◆ **Try it**: The response should consist of the records that follow, printed exactly.

◆ **Extracted records**:
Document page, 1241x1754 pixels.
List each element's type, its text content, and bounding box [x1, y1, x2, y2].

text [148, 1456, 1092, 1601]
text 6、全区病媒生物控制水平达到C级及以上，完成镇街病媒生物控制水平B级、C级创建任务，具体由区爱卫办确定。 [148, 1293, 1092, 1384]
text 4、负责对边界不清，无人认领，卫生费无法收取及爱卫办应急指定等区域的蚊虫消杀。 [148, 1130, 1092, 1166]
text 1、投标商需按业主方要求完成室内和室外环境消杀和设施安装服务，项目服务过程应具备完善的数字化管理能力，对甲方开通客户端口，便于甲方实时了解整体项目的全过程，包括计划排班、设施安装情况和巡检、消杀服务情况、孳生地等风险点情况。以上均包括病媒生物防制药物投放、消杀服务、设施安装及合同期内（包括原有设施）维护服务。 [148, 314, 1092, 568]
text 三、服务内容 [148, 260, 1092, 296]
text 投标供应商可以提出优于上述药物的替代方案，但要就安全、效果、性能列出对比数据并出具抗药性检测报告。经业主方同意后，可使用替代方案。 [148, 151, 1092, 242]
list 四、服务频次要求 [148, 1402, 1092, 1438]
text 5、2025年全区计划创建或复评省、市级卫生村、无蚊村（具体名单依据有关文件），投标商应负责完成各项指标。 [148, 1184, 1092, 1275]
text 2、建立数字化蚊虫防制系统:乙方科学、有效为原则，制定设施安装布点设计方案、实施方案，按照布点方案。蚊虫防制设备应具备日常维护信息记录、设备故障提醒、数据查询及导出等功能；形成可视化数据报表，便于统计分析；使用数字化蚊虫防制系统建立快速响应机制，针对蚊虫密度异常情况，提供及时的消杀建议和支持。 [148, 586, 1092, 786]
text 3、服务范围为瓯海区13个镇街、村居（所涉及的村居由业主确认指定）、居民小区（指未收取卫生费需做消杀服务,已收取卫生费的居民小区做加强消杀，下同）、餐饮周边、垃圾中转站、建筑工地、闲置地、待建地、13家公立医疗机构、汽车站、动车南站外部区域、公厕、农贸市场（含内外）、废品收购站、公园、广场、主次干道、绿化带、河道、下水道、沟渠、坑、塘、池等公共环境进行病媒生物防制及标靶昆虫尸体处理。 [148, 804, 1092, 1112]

◆ **Worked solution**:
Document page, 1241x1754 pixels.
List each element's type, its text content, and bounding box [x1, y1, x2, y2].

text [148, 1456, 1092, 1601]
text 6、全区病媒生物控制水平达到C级及以上，完成镇街病媒生物控制水平B级、C级创建任务，具体由区爱卫办确定。 [148, 1293, 1092, 1384]
text 4、负责对边界不清，无人认领，卫生费无法收取及爱卫办应急指定等区域的蚊虫消杀。 [148, 1130, 1092, 1166]
text 1、投标商需按业主方要求完成室内和室外环境消杀和设施安装服务，项目服务过程应具备完善的数字化管理能力，对甲方开通客户端口，便于甲方实时了解整体项目的全过程，包括计划排班、设施安装情况和巡检、消杀服务情况、孳生地等风险点情况。以上均包括病媒生物防制药物投放、消杀服务、设施安装及合同期内（包括原有设施）维护服务。 [148, 314, 1092, 568]
text 三、服务内容 [148, 260, 1092, 296]
text 投标供应商可以提出优于上述药物的替代方案，但要就安全、效果、性能列出对比数据并出具抗药性检测报告。经业主方同意后，可使用替代方案。 [148, 151, 1092, 242]
list 四、服务频次要求 [148, 1402, 1092, 1438]
text 5、2025年全区计划创建或复评省、市级卫生村、无蚊村（具体名单依据有关文件），投标商应负责完成各项指标。 [148, 1184, 1092, 1275]
text 2、建立数字化蚊虫防制系统:乙方科学、有效为原则，制定设施安装布点设计方案、实施方案，按照布点方案。蚊虫防制设备应具备日常维护信息记录、设备故障提醒、数据查询及导出等功能；形成可视化数据报表，便于统计分析；使用数字化蚊虫防制系统建立快速响应机制，针对蚊虫密度异常情况，提供及时的消杀建议和支持。 [148, 586, 1092, 786]
text 3、服务范围为瓯海区13个镇街、村居（所涉及的村居由业主确认指定）、居民小区（指未收取卫生费需做消杀服务,已收取卫生费的居民小区做加强消杀，下同）、餐饮周边、垃圾中转站、建筑工地、闲置地、待建地、13家公立医疗机构、汽车站、动车南站外部区域、公厕、农贸市场（含内外）、废品收购站、公园、广场、主次干道、绿化带、河道、下水道、沟渠、坑、塘、池等公共环境进行病媒生物防制及标靶昆虫尸体处理。 [148, 804, 1092, 1112]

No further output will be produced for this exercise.